Is there any difference if you define Foo with instance_eval: . . .
class Foo
def initialize(&block)
instance_eval(&block) if block_given?
end
end
. . . or with 'yield self':
class Foo
def initialize
yield self if block_given?
end
end
In either case you can do this:
x = Foo.new { def foo; 'foo'; end }
x.foo
So 'yield self' means that the block after Foo.new is always evaluated in the context of the Foo class.
Is this correct?
Your two pieces of code do very different things. By using instance_eval you're evaluating the block in the context of your object. This means that using def will define methods on that object. It also means that calling a method without a receiver inside the block will call it on your object.
When yielding self you're passing self as an argument to the block, but since your block doesn't take any arguments, it is simply ignored. So in this case yielding self does the same thing as yielding nothing. The def here behaves exactly like a def outside the block would, yielding self does not actually change what you define the method on. What you could do is:
class Foo
def initialize
yield self if block_given?
end
end
x = Foo.new {|obj| def obj.foo() 'foo' end}
x.foo
The difference to instance_eval being that you have to specify the receiver explicitly.
Edit to clarify:
In the version with yield, obj in the block will be the object that is yielded, which in this case is is the newly created Foo instance. While self will have the same value it had outside the block. With the instance_eval version self inside the block will be the newly created Foo instance.
They are different. yield(self) does not change the value of self inside the block, while instance_eval(&block) does.
class Foo
def with_yield
yield(self)
end
def with_instance_eval(&block)
instance_eval(&block)
end
end
f = Foo.new
f.with_yield do |arg|
p self
# => main
p arg
# => #<Foo:0x100124b10>
end
f.with_instance_eval do |arg|
p self
# => #<Foo:0x100124b10>
p arg
# => #<Foo:0x100124b10>
end
You just can drop the self keyword
class Foo
def initialize
yield if block_given?
end
end
Update from comments
Using yield there is a bit new to my taste, specially when used outside irb.

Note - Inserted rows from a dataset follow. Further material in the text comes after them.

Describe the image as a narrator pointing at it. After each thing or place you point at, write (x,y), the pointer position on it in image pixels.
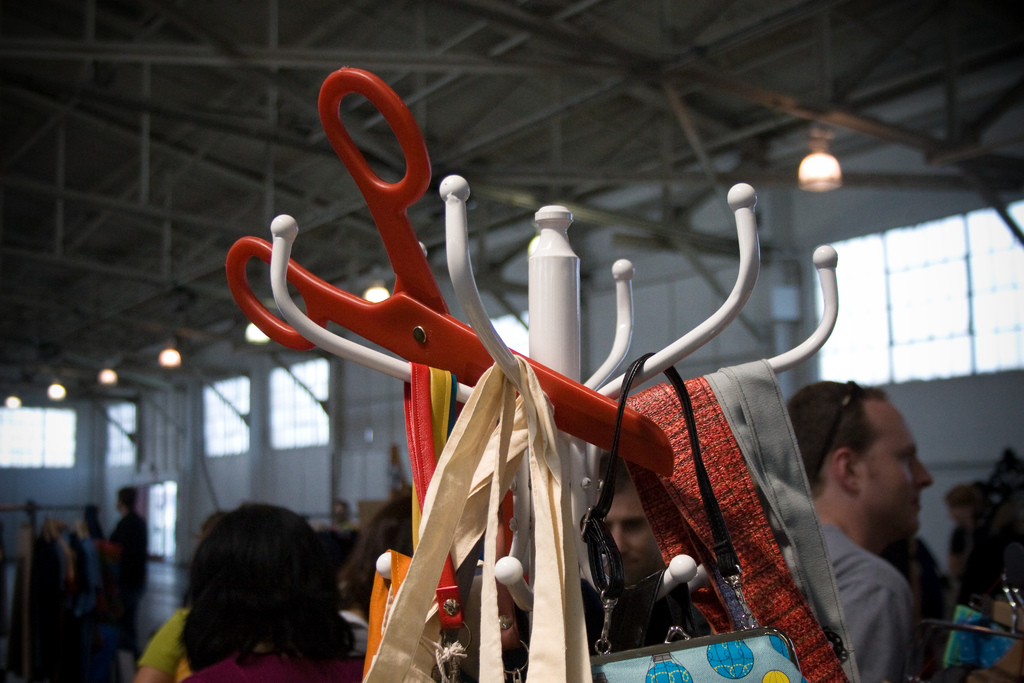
In the image we can see hanger (515,551) and there are many handbags (673,638) hanged. There are even people (244,624) around wearing clothes (846,570). Here we can see windows (926,341), lights (826,183) and this is a roof (142,150).
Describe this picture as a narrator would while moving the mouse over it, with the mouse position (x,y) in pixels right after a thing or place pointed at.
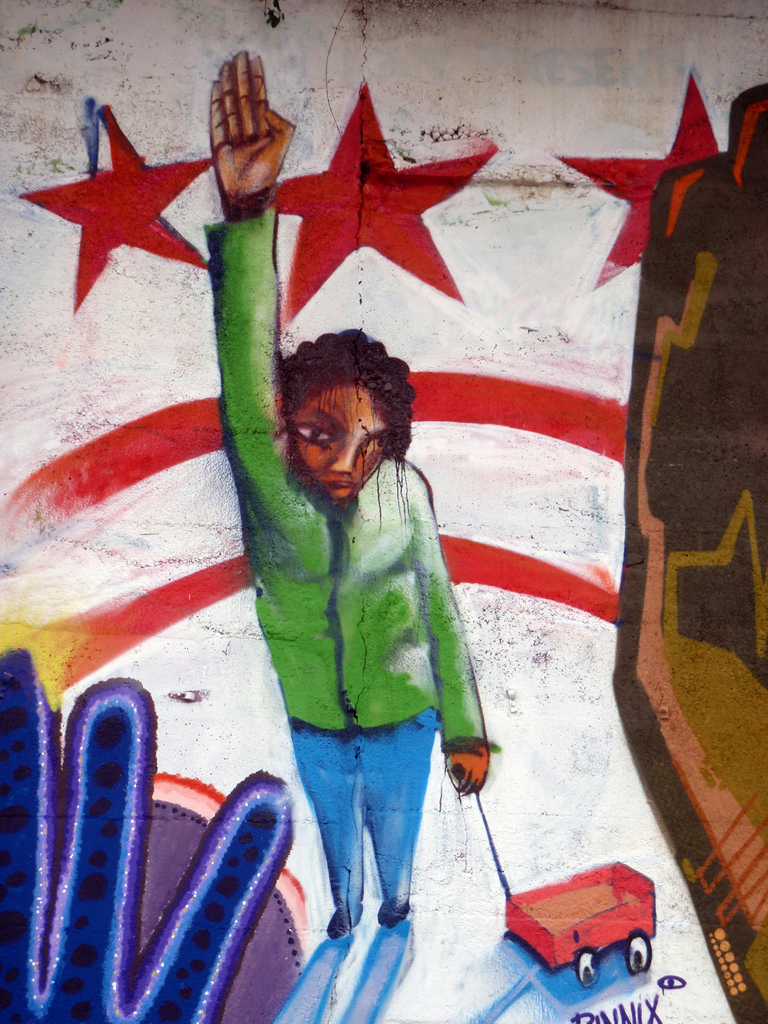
There is a painting (318,746). A person (336,619) is standing wearing a green t shirt (391,655) and holding a trolley (553,899). There are red stars (422,208) at the back (610,171).
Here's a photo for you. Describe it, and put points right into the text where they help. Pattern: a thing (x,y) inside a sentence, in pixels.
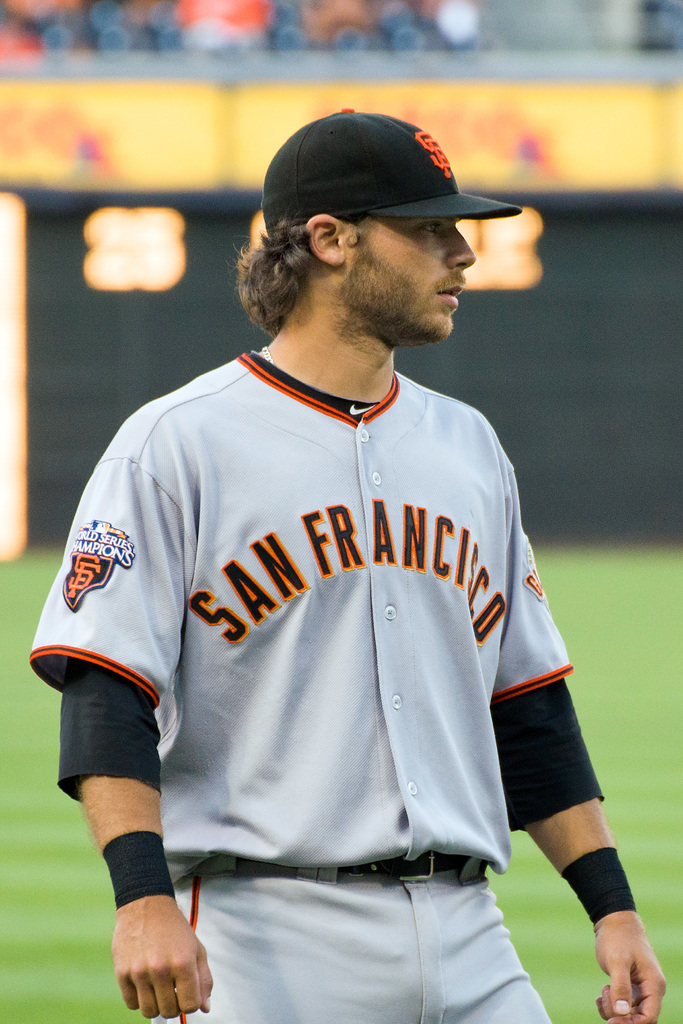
A man (462,975) is standing wearing a black cap (391,166) and white dress (278,600). The background (656,434) is blurred.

However there is a big and significant difference between instance_eval approach and yield approach, check this snippet:
class Foo
def initialize(&block)
instance_eval(&block) if block_given?
end
end
x = Foo.new { def foo; 'foo'; end }
#=> #<Foo:0xb800f6a0>
x.foo #=> "foo"
z = Foo.new #=> #<Foo:0xb800806c>
z.foo #=>NoMethodError: undefined method `foo' for #<Foo:0xb800806c>
Check this one as well:
class Foo2
def initialize
yield if block_given?
end
end
x = Foo2.new { def foo; 'foo'; end } #=> #<Foo:0xb7ff1bb4>
x.foo #=> private method `foo' called for #<Foo2:0xb8004930> (NoMethodError)
x.send :foo => "foo"
z = Foo.new #=> #<Foo:0xb800806c>
z.send :foo => "foo"
As you can see the difference is that the former one is adding a singleton method foo to the object being initialized, while the later is adding a private method to all instances of Object class.